**EXERCISE OBJECTIVE**
Scan the material and copy every line in which "Barbara" appears.

(Beginning of THE INPUT)

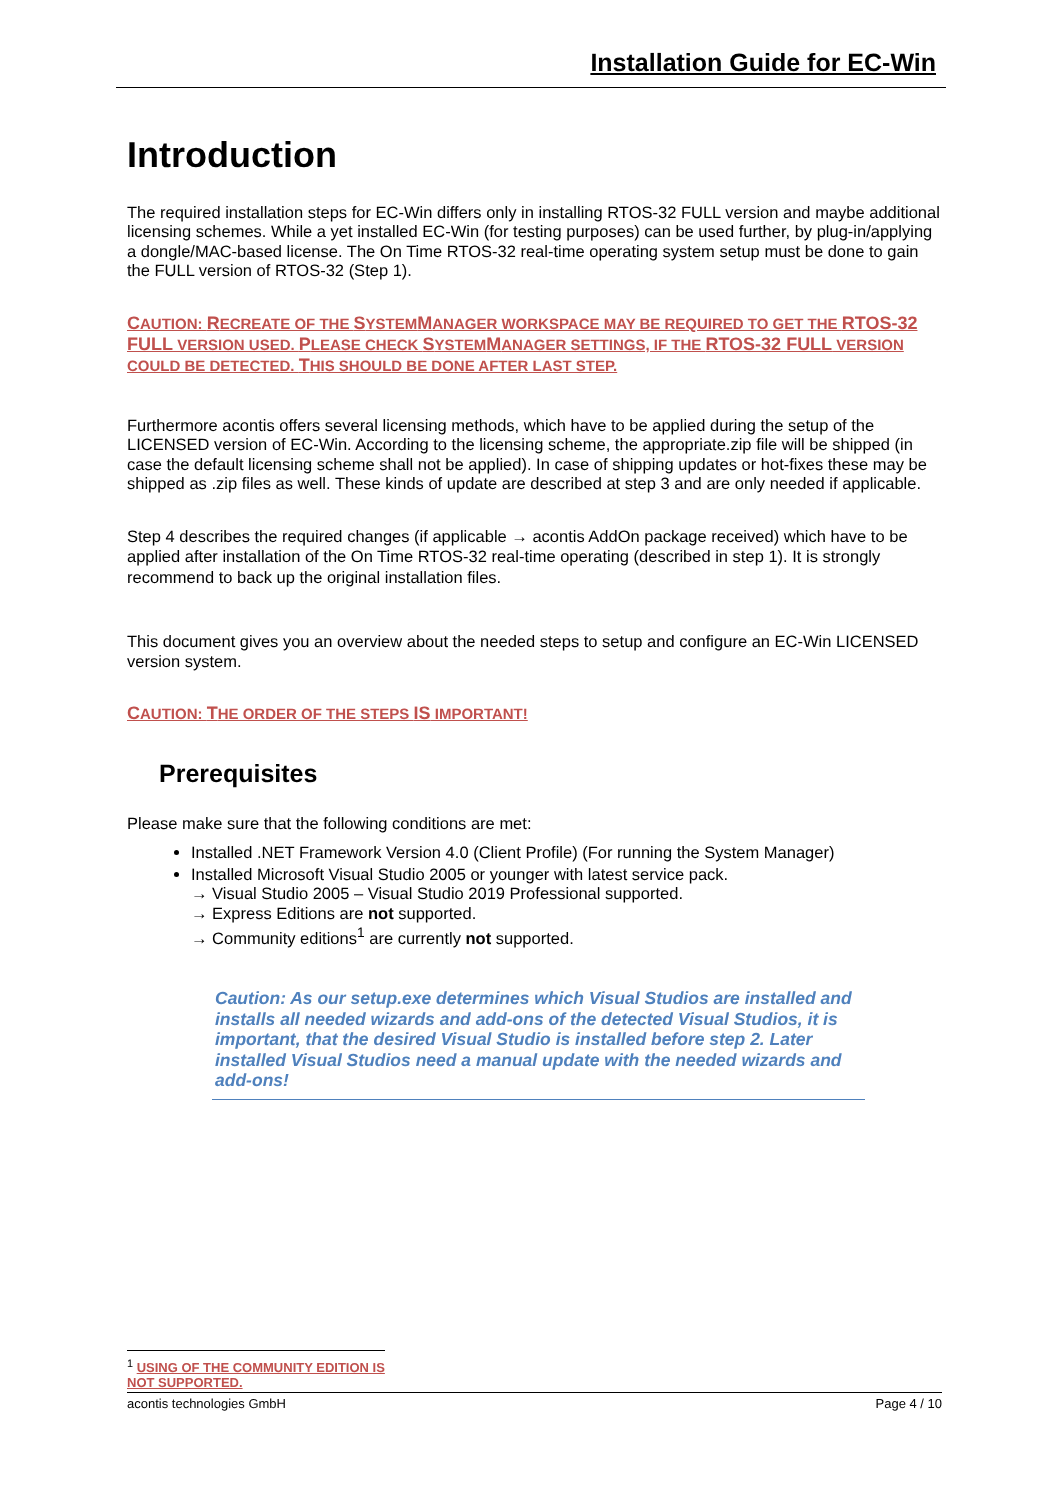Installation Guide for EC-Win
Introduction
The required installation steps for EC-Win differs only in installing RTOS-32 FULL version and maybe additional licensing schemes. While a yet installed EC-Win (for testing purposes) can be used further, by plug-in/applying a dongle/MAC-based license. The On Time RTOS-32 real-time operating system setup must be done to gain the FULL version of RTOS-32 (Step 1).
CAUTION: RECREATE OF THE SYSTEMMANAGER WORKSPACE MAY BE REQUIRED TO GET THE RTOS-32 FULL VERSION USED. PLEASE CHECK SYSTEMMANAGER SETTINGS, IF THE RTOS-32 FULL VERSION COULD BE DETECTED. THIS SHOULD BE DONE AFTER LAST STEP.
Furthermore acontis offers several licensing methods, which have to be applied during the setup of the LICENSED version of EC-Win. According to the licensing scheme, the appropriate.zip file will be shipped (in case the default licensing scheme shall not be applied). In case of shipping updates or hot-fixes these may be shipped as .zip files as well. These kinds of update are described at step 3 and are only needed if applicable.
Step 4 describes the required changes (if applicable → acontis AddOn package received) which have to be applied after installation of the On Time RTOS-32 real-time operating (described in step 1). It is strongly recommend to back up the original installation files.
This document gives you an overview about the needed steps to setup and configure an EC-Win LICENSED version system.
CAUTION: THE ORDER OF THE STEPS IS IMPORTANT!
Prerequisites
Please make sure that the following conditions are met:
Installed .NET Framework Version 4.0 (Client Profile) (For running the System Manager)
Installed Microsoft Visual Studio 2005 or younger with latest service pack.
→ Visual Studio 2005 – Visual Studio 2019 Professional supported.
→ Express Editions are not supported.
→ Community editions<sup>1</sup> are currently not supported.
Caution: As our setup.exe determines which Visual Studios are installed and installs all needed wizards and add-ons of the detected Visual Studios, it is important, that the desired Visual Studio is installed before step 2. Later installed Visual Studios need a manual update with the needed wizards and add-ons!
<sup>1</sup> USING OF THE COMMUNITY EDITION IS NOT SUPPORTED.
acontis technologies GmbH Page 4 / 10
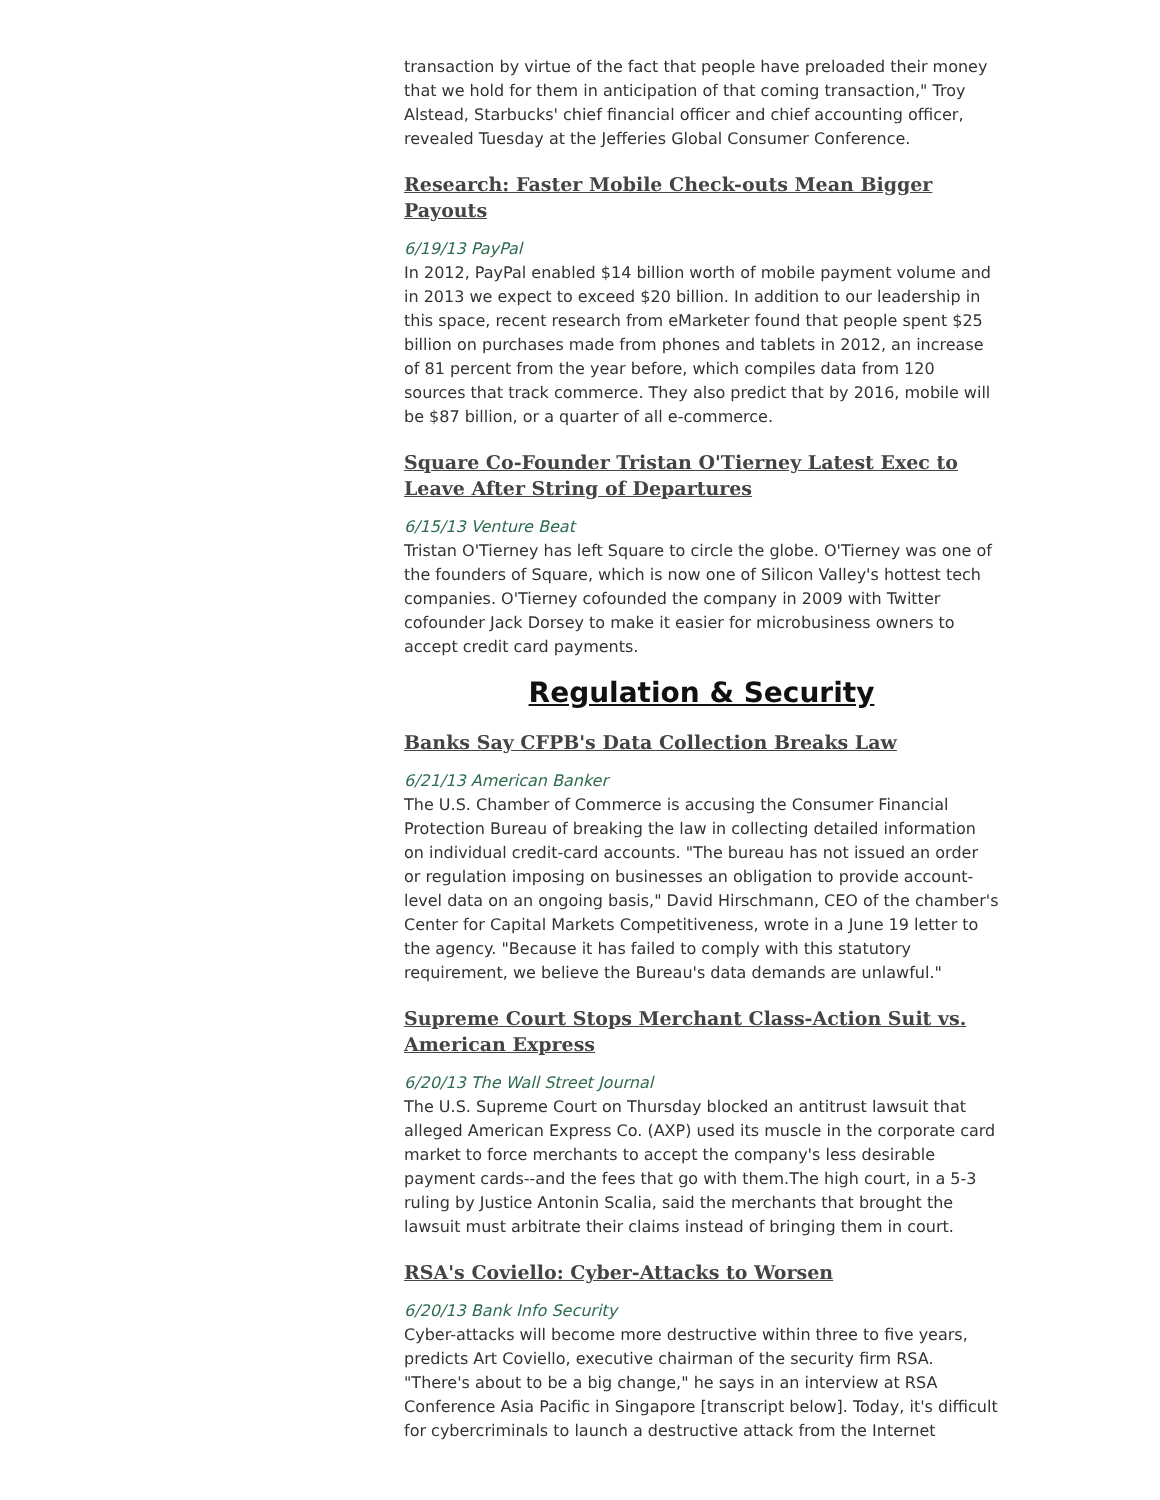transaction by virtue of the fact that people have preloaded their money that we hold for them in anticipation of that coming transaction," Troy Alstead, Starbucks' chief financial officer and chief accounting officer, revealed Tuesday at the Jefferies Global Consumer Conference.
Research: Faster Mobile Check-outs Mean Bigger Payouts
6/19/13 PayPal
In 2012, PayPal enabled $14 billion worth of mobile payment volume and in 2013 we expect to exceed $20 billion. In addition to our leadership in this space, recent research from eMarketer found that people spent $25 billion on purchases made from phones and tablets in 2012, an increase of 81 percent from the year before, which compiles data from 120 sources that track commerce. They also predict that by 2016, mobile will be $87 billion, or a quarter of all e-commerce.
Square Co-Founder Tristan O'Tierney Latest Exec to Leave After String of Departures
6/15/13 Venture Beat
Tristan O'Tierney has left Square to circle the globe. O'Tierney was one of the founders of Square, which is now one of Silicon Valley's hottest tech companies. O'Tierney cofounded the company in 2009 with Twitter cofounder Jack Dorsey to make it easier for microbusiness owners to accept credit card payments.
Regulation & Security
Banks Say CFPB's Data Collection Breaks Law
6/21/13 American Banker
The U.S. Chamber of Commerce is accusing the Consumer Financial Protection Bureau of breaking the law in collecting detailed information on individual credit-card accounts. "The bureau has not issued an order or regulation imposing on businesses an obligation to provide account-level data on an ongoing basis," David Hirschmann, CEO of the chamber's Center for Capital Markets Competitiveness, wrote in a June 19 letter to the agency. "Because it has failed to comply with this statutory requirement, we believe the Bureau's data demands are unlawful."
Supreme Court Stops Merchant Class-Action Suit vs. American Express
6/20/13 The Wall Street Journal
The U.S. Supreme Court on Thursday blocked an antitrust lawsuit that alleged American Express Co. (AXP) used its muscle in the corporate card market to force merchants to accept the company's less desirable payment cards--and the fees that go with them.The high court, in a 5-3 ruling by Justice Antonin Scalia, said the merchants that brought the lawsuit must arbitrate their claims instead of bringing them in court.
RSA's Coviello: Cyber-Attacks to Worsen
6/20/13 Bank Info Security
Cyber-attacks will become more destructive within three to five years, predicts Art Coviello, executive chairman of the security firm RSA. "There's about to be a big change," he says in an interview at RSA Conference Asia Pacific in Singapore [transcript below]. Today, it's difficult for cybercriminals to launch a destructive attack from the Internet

(End of THE INPUT)
(Beginning of THE INPUT)

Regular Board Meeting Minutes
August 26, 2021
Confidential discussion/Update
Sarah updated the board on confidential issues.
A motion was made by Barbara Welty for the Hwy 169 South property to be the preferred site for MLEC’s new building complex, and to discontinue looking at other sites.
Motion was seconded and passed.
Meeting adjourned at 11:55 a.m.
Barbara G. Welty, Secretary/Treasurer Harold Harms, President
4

(End of THE INPUT)
(Beginning of THE INPUT)

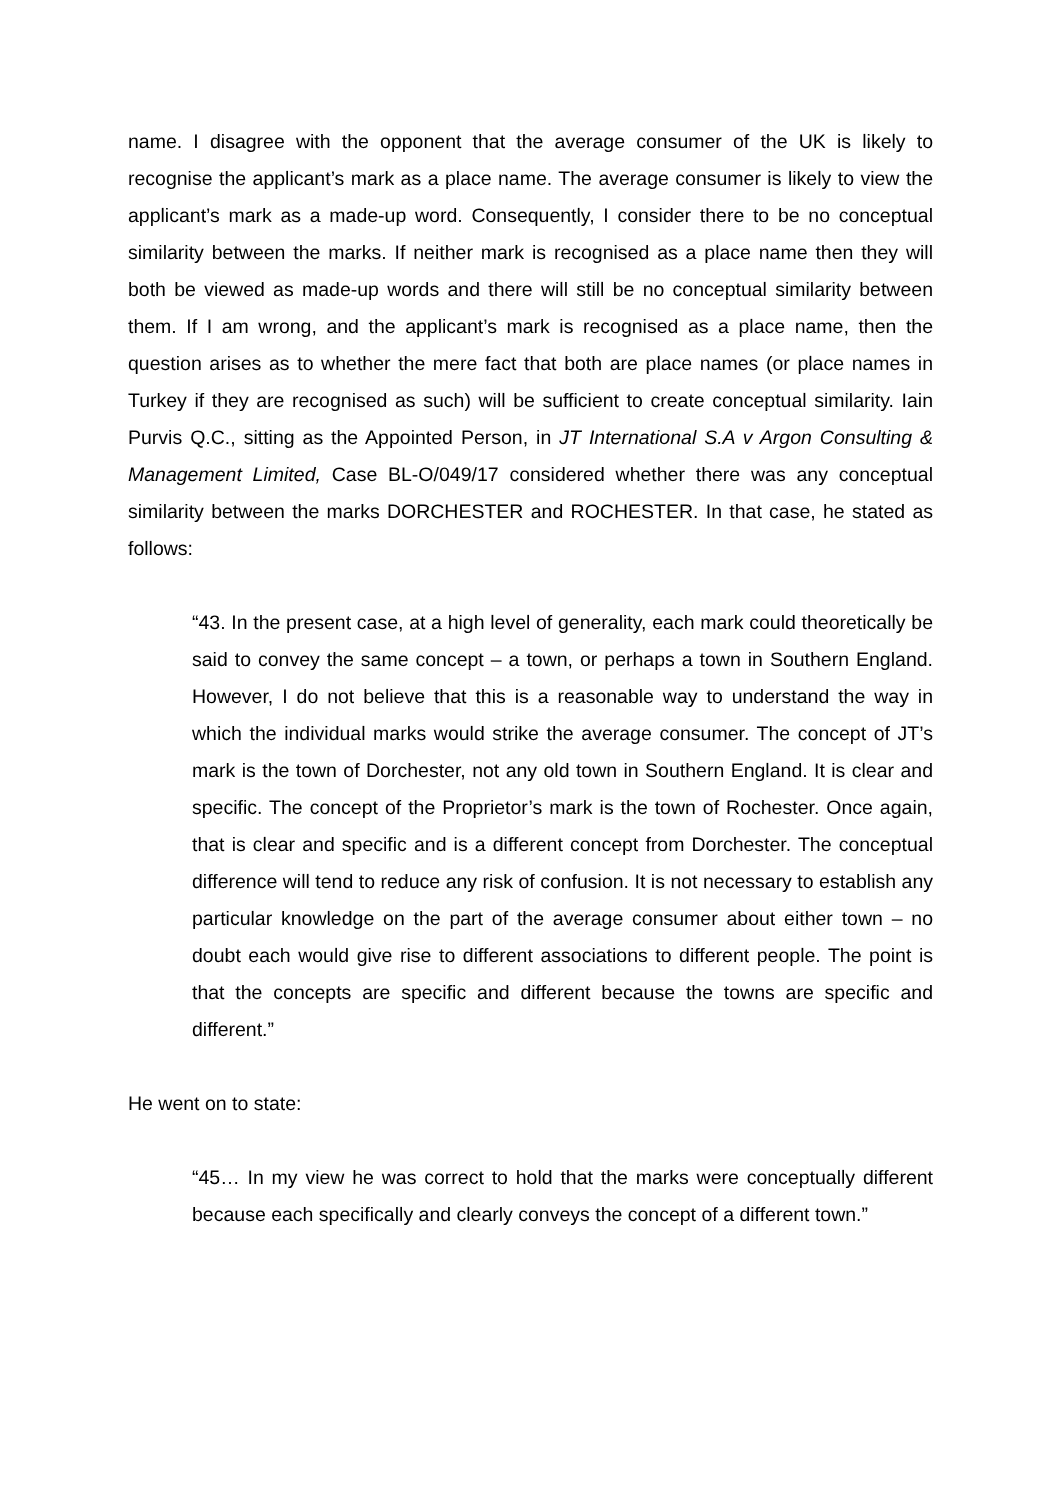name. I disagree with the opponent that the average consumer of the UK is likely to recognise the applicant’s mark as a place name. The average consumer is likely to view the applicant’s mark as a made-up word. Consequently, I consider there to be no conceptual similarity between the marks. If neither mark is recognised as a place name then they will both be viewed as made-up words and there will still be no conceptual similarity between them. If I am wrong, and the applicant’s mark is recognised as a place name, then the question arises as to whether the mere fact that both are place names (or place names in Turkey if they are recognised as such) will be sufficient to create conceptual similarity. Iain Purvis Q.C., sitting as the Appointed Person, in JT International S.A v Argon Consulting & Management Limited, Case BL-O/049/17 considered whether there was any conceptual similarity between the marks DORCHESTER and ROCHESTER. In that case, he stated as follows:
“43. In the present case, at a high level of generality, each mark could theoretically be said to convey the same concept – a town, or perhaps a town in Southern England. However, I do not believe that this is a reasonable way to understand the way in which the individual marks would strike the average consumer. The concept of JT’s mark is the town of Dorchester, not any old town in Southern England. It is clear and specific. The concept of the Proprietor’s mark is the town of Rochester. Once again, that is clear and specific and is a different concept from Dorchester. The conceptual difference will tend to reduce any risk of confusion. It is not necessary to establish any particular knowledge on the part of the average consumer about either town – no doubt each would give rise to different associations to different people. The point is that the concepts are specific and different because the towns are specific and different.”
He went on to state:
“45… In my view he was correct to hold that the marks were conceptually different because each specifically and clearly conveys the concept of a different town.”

(End of THE INPUT)

**RESPONSE AREA**
A motion was made by Barbara Welty for the Hwy 169 South property to be the preferred site for MLEC’s new building complex, and to discontinue looking at other sites.
Barbara G. Welty, Secretary/Treasurer Harold Harms, President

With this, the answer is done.